SNJ: Recentemente o Brasil aprovou o Estatuto da Juventude. O que os outros países têm feito em relação às políticas públicas?
Ernesto Rodriguez: A maior parte dos países ibero-americanos tem uma lei de juventude. Há dois tipos básicos de leis: uma que é puramente institucional, criando instituições de juventude, como o México e o Chile, por exemplo. Nos outros, a maioria segue o modelo da Lei de 1997 da Colômbia. É uma lei ampla, onde se estabelecem todos os direitos dos jovens, mas não tem caráter vinculante e não se aplica na prática. São leis puramente formais, que levaram cinco ou 10 anos para serem aprovadas, envolvendo gerações de jovens que batalharam por esse tipo de coisa.  Há países como o Uruguai,  que não tem uma lei de juventude mas desenvolve muitas ações para os jovens. Pelo menos nos últimos 30 anos na América Latina temos nos dedicado a trabalhar na criação de espaços específicos para a juventude como casas de juventude, parlamento jovem, clubes juvenis e por aí vai. Minha impressão é de que isso não dá resultado. Em muitos casos essa estratégia não integra o jovem totalmente porque pode, na maioria das vezes, ser um mecanismo de controle velado.
 
SNJ:  Existem muitas diferenças culturais entre os países Ibero-americanos e da América Latina. Como superar esses desafios?
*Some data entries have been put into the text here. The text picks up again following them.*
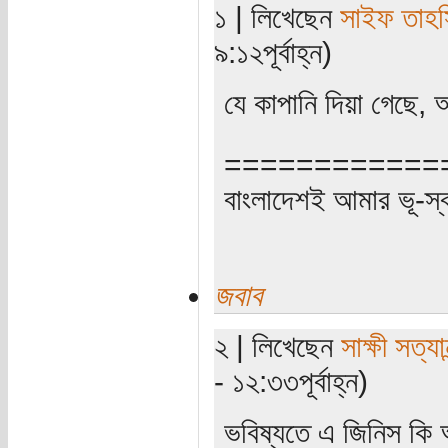
১ | লিখেছেন
সাইফ তাহস
৯:১২পূর্বাহ্ন)
যে কাপানি দিয়া গেছে
============
বাংলাদেশই আমার ভূ-স্বর্গ
জবাব
২ | লিখেছেন
সাক্ষী সত্যান
- ১২:৩৩পূর্বাহ্ন)
ভবিষ্যতে এ জিনিস কি 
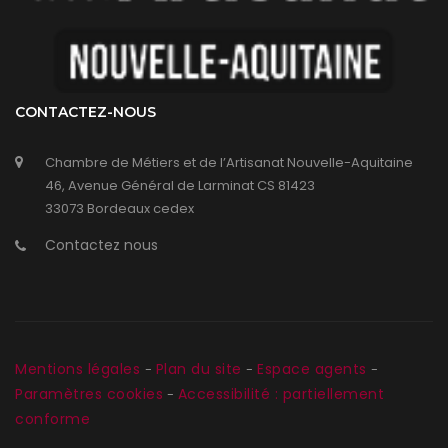
CONTACTEZ-NOUS
Chambre de Métiers et de l’Artisanat Nouvelle-Aquitaine
46, Avenue Général de Larminat CS 81423
33073 Bordeaux cedex
Contactez nous
Mentions légales
Plan du site
Espace agents
-
-
-
Paramètres cookies
Accessibilité : partiellement
-
conforme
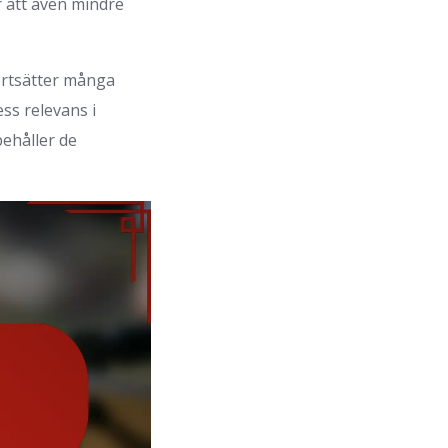
 att även mindre
fortsätter många
ss relevans i
behåller de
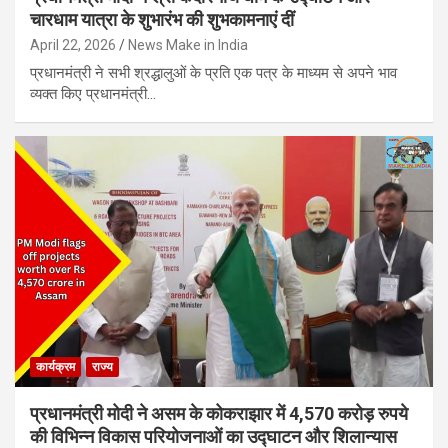
चारधाम यात्रा के शुभारंभ की शुभकामनाएं दीं
April 22, 2026
News Make in India
प्रधानमंत्री ने सभी श्रद्धालुओं के प्रति एक पत्र के माध्यम से अपने भाव
व्‍यक्‍त किए प्रधानमंत्री…
कार्यक्रम
राज्य
प्रधानमंत्री मोदी ने असम के कोकराझार में 4,570 करोड़ रुपये
की विभिन्न विकास परियोजनाओं का उद्घाटन और शिलान्यास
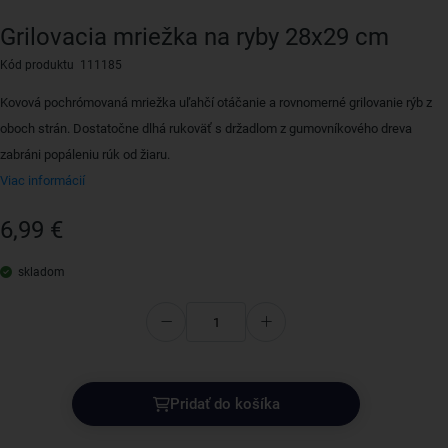
Grilovacia mriežka na ryby 28x29 cm
Kód produktu 111185
Kovová pochrómovaná mriežka uľahčí otáčanie a rovnomerné grilovanie rýb z
oboch strán. Dostatočne dlhá rukoväť s držadlom z gumovníkového dreva
zabráni popáleniu rúk od žiaru.
Viac informácií
6,99 €
skladom
Pridať do košíka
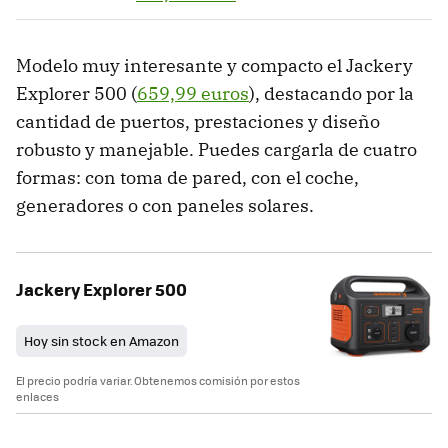
Modelo muy interesante y compacto el Jackery
Explorer 500 (
659,99 euros
), destacando por la
cantidad de puertos, prestaciones y diseño
robusto y manejable. Puedes cargarla de cuatro
formas: con toma de pared, con el coche,
generadores o con paneles solares.
Jackery Explorer 500
Hoy sin stock en Amazon
El precio podría variar. Obtenemos comisión por estos
enlaces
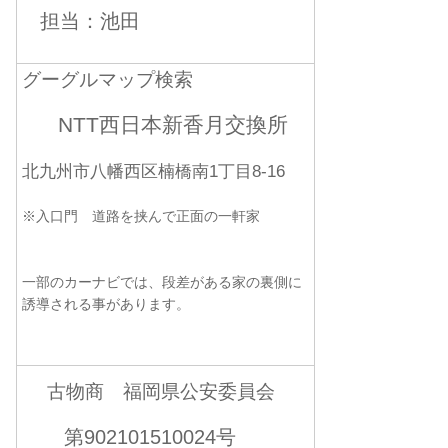
担当：池田
グーグルマップ検索
NTT西日本新香月交換所
北九州市八幡西区楠橋南1丁目8-16
※入口門 道路を挟んで正面の一軒家
一部のカーナビでは、段差がある家の裏側に
誘導される事があります。
古物商 福岡県公安委員会
第902101510024号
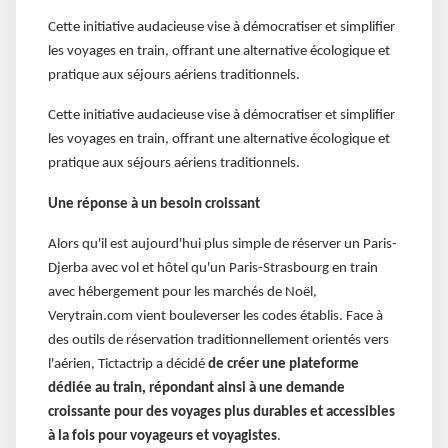
Cette initiative audacieuse vise à démocratiser et simplifier
les voyages en train, offrant une alternative écologique et
pratique aux séjours aériens traditionnels.
Cette initiative audacieuse vise à démocratiser et simplifier
les voyages en train, offrant une alternative écologique et
pratique aux séjours aériens traditionnels.
Une réponse à un besoin croissant
Alors qu'il est aujourd'hui plus simple de réserver un Paris-
Djerba avec vol et hôtel qu'un Paris-Strasbourg en train
avec hébergement pour les marchés de Noël,
Verytrain.com vient bouleverser les codes établis. Face à
des outils de réservation traditionnellement orientés vers
l'aérien, Tictactrip a décidé
de créer une plateforme
dédiée au train, répondant ainsi à une demande
croissante pour des voyages plus durables et accessibles
à la fois pour voyageurs et voyagistes
.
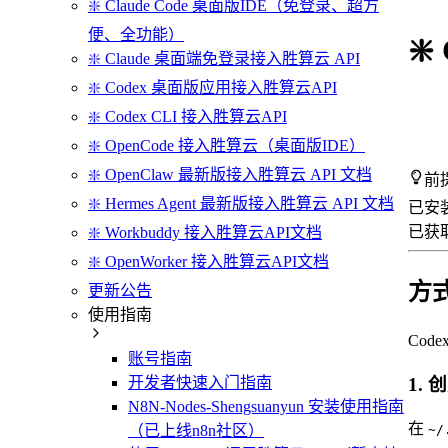
❇️ Claude Code 桌面版IDE（免登录、超方
便、全功能）
❇
❇️ Claude 桌面端免登录接入胜算云 API
❇️ Codex 桌面版应用接入胜算云API
❇️ Codex CLI 接入胜算云API
❇️ OpenCode 接入胜算云（桌面版IDE）
❇️ OpenClaw 最新版接入胜算云 API 文档
前
❇️ Hermes Agent 最新版接入胜算云 API 文档
已安装
已获取
❇️ Workbuddy 接入胜算云API文档
❇️ OpenWorker 接入胜算云API文档
方式
更新公告
使用指南
Co
账号指南
开发者快速入门指南
1. 创
N8N-Nodes-Shengsuanyun 安装使用指南
在
（已上线n8n社区）
~/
Ernesto Rodriguez:  As diferenças culturais são relevantes, porém, tem mais a ver com a vida cotidiana das pessoas do que com as políticas públicas. Para mim o que mais pesa é que existe uma grande distância entre jovens e adultos. Uma clara diferença cultural de como enxergam o mundo, e isso é muito importante do ponto de vista da política pública. Por exemplo, quando perguntamos se estamos melhores ou piores que há cinco anos, ou como vai ser o futuro, os adultos tendem a responder de maneira completamente diferente dos jovens. Existe, aí, uma questão elementar: sobre qualquer assunto, um adulto que tem certa experiência acumulada, tem uma perspectiva de tempo muito mais voltada para as comparações do passado. Ao contrário, os jovens comparam com o que projetam e o que querem fazer no futuro. E isso abre uma diferença fundamental. Os jovens normalmente declaram com muito otimismo que dentro de cinco anos estarão muito melhor.  Acho que isso é muito importante porque determina algo central para as políticas públicas de juventude. E temos muito a fazer para o futuro. Nós precisamos empoderar os jovens de todas as partes e também os adultos que trabalham com os jovens. Se não mudarmos a mentalidade dos professores do ensino médio, os trabalhadores de saúde e as polícias, por exemplo, não poderemos fazer políticas públicas efetivas para a juventude. E trabalhar também com os meios de comunicação, pois estes, na minha opinião, são inimigos  íntimos do tema juventude. Os meios de comunicação repetem um dia sim e outro também que a maior parte dos jovens não estuda e nem trabalha e que estão sempre andando por aí. Isso tem que mudar!